**Problem requirements:**
Starting at the line with "Таблиця 2 - Опис параметрів", repeat every line exactly until the records end, including the last one.
Working data START
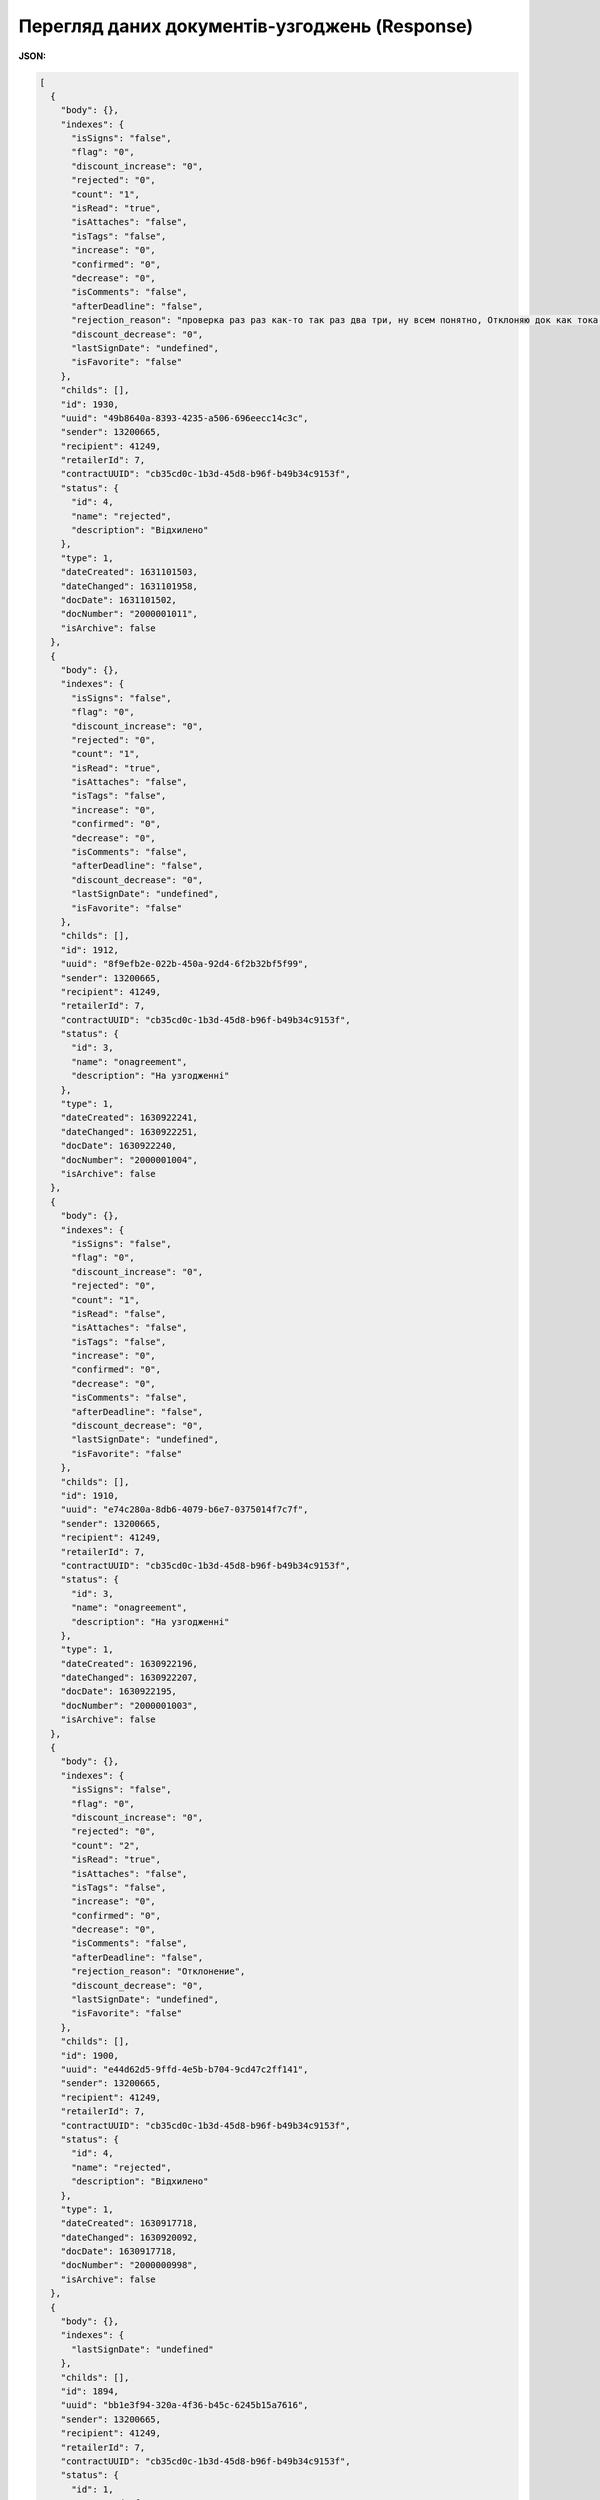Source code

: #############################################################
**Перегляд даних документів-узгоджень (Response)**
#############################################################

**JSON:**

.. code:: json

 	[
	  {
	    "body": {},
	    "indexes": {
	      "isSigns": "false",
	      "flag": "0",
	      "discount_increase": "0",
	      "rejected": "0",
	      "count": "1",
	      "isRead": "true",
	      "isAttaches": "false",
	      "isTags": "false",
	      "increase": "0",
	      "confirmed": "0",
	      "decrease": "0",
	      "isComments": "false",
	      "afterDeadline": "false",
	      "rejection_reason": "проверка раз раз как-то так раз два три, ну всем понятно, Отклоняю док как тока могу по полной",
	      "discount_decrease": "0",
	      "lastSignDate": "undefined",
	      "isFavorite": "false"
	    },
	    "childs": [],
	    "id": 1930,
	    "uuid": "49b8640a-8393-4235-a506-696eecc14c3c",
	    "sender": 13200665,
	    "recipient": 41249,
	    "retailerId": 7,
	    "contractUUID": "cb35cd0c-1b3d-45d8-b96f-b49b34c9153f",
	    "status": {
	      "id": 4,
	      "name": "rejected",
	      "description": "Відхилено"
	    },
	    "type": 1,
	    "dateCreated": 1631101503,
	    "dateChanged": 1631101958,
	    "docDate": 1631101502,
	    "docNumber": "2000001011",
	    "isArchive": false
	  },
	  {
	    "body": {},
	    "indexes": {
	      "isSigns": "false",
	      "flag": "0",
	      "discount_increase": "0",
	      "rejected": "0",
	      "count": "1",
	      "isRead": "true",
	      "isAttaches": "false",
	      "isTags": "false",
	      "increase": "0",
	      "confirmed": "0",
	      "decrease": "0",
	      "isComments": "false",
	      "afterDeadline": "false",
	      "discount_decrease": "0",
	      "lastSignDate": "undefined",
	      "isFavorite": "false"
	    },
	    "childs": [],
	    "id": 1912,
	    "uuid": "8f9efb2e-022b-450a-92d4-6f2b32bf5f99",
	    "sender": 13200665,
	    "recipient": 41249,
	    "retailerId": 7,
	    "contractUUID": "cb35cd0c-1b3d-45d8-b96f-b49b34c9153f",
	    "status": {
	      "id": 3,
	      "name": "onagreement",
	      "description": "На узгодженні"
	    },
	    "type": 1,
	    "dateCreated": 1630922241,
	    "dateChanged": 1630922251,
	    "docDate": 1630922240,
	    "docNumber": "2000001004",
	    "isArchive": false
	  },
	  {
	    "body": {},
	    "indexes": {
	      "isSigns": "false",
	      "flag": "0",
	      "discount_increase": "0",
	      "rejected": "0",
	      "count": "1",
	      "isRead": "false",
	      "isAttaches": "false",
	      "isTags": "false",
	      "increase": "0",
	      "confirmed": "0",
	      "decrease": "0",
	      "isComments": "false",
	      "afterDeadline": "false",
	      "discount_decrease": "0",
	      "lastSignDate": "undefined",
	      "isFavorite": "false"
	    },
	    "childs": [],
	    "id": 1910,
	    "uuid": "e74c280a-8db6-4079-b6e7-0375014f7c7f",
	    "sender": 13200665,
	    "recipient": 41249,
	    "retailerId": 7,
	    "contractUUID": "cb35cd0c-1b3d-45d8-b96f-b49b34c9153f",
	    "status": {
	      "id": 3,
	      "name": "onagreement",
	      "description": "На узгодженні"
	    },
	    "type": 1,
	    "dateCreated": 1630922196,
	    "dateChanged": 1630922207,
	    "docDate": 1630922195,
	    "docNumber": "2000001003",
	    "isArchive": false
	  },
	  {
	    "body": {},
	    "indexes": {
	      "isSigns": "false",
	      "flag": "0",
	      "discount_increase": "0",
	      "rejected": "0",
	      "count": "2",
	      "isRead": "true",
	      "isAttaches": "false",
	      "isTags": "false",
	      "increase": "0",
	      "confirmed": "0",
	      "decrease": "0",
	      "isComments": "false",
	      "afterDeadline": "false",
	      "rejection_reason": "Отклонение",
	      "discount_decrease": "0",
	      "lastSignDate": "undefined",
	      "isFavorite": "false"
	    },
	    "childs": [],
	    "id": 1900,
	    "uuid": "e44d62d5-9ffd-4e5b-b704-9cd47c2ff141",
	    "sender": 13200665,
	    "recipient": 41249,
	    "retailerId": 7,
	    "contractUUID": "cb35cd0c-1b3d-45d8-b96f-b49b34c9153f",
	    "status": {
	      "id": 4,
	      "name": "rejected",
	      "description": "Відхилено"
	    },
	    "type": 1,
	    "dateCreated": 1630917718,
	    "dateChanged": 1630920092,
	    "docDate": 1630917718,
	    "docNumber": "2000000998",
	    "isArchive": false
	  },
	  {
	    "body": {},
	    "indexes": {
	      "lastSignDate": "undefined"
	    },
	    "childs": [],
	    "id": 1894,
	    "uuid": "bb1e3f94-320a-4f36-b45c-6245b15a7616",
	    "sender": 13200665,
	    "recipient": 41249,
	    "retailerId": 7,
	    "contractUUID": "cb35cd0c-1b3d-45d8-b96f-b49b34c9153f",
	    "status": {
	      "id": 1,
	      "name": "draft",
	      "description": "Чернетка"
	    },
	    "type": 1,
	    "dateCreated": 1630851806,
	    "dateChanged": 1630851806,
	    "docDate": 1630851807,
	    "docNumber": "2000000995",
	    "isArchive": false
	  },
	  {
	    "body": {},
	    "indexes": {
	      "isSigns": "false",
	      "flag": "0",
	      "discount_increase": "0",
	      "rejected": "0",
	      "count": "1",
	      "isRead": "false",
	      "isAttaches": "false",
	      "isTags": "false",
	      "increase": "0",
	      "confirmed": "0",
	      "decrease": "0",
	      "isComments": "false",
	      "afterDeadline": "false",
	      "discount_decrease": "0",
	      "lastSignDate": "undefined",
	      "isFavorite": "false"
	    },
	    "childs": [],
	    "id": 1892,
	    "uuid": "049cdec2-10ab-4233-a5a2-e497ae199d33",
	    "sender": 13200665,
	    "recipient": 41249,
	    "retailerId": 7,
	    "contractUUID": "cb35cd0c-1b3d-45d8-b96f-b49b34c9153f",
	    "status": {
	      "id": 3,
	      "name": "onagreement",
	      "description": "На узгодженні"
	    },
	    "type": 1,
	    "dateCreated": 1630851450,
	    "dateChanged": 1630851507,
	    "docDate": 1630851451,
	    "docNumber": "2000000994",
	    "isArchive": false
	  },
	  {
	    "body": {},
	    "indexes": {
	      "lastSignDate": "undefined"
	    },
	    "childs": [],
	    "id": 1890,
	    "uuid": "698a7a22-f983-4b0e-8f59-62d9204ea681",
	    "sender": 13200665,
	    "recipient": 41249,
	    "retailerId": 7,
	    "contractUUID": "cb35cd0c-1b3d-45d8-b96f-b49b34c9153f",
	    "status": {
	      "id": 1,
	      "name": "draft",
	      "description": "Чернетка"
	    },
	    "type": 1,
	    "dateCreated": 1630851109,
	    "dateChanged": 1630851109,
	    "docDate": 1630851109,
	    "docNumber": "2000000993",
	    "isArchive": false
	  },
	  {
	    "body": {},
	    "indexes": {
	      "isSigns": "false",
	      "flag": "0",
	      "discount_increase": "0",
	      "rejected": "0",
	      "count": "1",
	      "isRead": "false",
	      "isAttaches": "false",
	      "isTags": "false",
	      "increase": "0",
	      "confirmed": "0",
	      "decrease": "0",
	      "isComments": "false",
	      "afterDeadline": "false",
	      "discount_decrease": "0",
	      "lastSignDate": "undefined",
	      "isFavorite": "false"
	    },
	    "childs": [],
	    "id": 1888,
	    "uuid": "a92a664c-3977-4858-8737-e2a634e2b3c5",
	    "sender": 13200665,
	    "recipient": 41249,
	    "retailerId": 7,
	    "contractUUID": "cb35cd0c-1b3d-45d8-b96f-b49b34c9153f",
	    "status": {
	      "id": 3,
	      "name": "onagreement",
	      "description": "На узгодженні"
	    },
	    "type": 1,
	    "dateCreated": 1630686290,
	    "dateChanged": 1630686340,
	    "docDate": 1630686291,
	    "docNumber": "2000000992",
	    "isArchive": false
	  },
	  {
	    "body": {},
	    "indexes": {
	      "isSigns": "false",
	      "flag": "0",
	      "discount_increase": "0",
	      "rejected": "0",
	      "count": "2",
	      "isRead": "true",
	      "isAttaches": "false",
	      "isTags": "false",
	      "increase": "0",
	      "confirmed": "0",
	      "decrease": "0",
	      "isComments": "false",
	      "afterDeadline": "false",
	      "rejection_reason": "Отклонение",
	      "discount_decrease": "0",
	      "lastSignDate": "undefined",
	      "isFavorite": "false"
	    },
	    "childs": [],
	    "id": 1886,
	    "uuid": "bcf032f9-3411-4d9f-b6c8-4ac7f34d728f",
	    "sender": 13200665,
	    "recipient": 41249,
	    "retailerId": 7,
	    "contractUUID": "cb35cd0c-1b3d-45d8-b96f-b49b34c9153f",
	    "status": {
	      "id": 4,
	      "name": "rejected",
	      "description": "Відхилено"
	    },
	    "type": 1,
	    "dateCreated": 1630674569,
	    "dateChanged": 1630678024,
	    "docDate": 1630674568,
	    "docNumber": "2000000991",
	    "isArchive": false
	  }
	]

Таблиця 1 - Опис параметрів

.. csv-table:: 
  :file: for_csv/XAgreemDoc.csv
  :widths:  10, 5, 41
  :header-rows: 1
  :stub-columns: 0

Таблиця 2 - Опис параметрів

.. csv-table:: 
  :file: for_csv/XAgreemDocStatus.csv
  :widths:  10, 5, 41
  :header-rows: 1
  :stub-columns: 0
Working data END
**Worked solution:**
Таблиця 2 - Опис параметрів

.. csv-table:: 
  :file: for_csv/XAgreemDocStatus.csv
  :widths:  10, 5, 41
  :header-rows: 1
  :stub-columns: 0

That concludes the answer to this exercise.